┌──
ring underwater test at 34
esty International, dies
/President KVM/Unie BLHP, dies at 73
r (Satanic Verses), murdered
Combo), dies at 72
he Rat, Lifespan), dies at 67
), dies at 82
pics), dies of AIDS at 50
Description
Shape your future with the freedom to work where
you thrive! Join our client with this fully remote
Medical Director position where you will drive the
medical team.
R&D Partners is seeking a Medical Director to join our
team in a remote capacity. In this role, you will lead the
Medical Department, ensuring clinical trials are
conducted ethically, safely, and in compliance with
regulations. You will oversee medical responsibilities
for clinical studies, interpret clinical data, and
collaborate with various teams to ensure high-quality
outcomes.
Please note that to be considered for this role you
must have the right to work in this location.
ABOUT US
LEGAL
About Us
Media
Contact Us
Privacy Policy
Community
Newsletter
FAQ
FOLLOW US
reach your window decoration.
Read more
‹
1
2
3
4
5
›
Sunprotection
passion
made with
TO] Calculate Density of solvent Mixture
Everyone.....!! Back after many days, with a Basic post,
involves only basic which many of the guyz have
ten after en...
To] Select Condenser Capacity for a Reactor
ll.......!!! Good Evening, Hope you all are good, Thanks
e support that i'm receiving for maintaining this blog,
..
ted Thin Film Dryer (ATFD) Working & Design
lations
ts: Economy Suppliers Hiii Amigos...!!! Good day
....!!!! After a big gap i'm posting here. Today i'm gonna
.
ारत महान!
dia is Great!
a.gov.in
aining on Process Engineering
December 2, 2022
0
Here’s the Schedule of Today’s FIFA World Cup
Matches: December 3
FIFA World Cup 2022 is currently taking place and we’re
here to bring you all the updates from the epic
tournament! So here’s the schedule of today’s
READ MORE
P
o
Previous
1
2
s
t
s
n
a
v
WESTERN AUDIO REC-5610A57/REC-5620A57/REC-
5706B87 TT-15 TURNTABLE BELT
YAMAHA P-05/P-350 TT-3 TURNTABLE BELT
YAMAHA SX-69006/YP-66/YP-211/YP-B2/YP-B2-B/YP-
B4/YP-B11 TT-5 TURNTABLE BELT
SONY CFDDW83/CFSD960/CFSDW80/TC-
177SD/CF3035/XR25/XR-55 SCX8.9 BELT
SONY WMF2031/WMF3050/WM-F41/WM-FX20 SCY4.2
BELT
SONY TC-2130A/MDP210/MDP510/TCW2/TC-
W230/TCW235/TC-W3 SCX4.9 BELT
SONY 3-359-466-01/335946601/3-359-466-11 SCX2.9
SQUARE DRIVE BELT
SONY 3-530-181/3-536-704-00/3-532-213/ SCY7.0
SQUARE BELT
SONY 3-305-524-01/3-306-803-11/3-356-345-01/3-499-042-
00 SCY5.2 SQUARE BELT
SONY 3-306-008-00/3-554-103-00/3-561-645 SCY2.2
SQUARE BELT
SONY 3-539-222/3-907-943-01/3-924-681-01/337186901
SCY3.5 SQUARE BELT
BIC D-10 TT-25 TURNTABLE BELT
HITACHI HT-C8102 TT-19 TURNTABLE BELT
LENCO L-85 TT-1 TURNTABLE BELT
└──
*ABOUT THIS TASK*. The answer should consist of the lines from the first line of the entries through the line with "Shape your future", copied exactly.

*EXERCISE RESULT*.
ring underwater test at 34
esty International, dies
/President KVM/Unie BLHP, dies at 73
r (Satanic Verses), murdered
Combo), dies at 72
he Rat, Lifespan), dies at 67
), dies at 82
pics), dies of AIDS at 50
Description
Shape your future with the freedom to work where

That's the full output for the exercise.